I then found a marshrukta that was going to Echmiadzin. The bus journey was over 20 mins and I was getting a little worried that I'd missed my stop. But I asked someone in my best voice 'Echmiadzin', they repeated it the correct way and then pointed ahead.
Got off ok, Echmiadzin was in the same style of all the other Armenian churches that I had seen and considering that it is known as the 'Aremenia Vatican', our hitler youth loving pope has nothing to fear from it as it was rather underwhelming.
I had some more wanderings and taking photographs and decided that, even though my train was at 7, that I should collect my bag from the left luggage before 5 just in case that it closed before then (as I did not really fancy the thought of possibly having to spend another night in the place as I'd seen enough).
And after hanging around the train station for over 2 and a half hours, I boarded the night train to Tbilisi.

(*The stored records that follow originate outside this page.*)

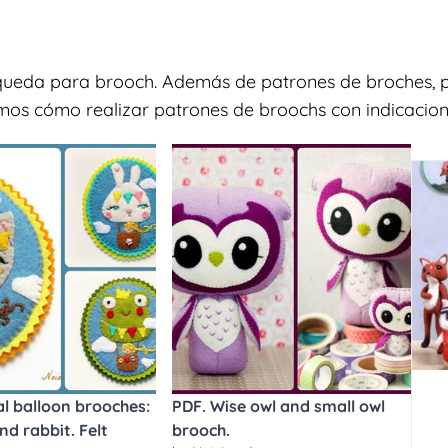
squeda para brooch. Además de patrones de broches, p
mos cómo realizar patrones de broochs con indicacione
l balloon brooches:
PDF. Wise owl and small owl
nd rabbit. Felt
brooch.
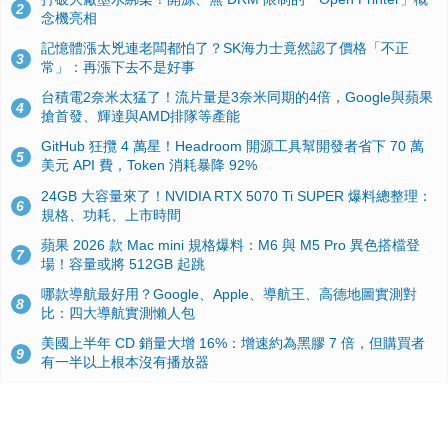
2
念機亮相
記憶體漲太兇連老闆都怕了？SK海力士竟然認了價格「不正
3
常」：再漲下去不是好事
台積電2奈米太猛了！流片量是3奈米同期的4倍，Google與蘋果
4
搶首發、輝達與AMD排隊等產能
GitHub 狂攬 4 萬星！Headroom 開源工具幫開發者省下 70 萬
5
美元 API 費，Token 消耗暴降 92%
24GB 大容量來了！NVIDIA RTX 5070 Ti SUPER 爆料總整理：
6
規格、功耗、上市時間
蘋果 2026 款 Mac mini 規格爆料：M6 與 M5 Pro 異色搭檔登
7
場！容量或將 512GB 起跳
哪款導航最好用？Google、Apple、導航王、高德地圖實測對
8
比：四大導航實測懶人包
美國上半年 CD 銷量大增 16%：增速約為黑膠 7 倍，但購買者
9
有一半以上根本沒有播放器
諾貝爾獎推手也留不住！從 AlphaFold 團隊解體看 Google 的焦
10
慮：為何明星實驗室要為 Gemini 讓路？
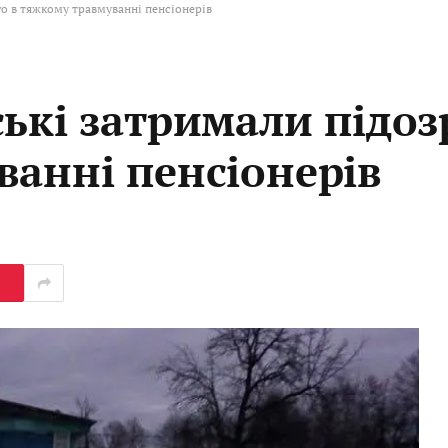
о в тяжкому травмуванні пенсіонерів
ські затримали підо
ванні пенсіонерів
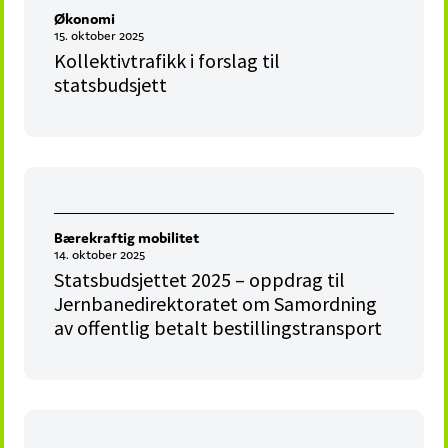
Økonomi
15. oktober 2025
Kollektivtrafikk i forslag til
statsbudsjett
Bærekraftig mobilitet
14. oktober 2025
Statsbudsjettet 2025 – oppdrag til
Jernbanedirektoratet om Samordning
av offentlig betalt bestillingstransport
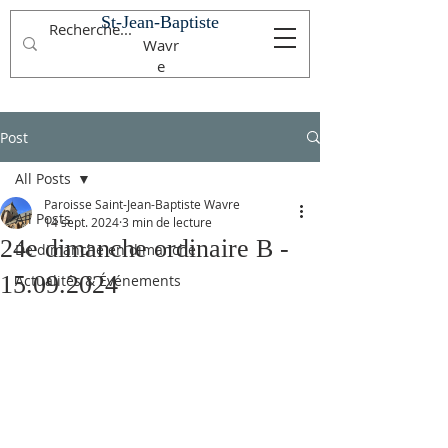
St-Jean-Baptiste
Wavr
e
Post
All Posts
Paroisse Saint-Jean-Baptiste Wavre
All Posts
14 sept. 2024
3 min de lecture
24e dimanche ordinaire B -
De dimanche en dimanche
15.09.2024
Actualités & Événements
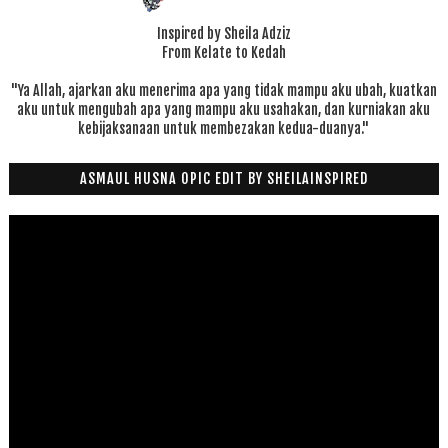
Inspired by Sheila Adziz
From Kelate to Kedah
"Ya Allah, ajarkan aku menerima apa yang tidak mampu aku ubah, kuatkan
aku untuk mengubah apa yang mampu aku usahakan, dan kurniakan aku
kebijaksanaan untuk membezakan kedua-duanya."
ASMAUL HUSNA OPIC EDIT BY SHEILAINSPIRED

It was very rough and ready and both toilets on the carraige stunk of urine. I was sharing a berth with a mother and daughter who could only speak a little English.
The mother had problems with the Armenian border patrol and then more problems with the Georgia border guards when she was taken off the train. The daughter (who looked over 20) stayed on the train. She told me that her mother would be ok. I'm not sure that I would leave my mum on her own in a foreign country stranded at a border and in trouble with the authorities.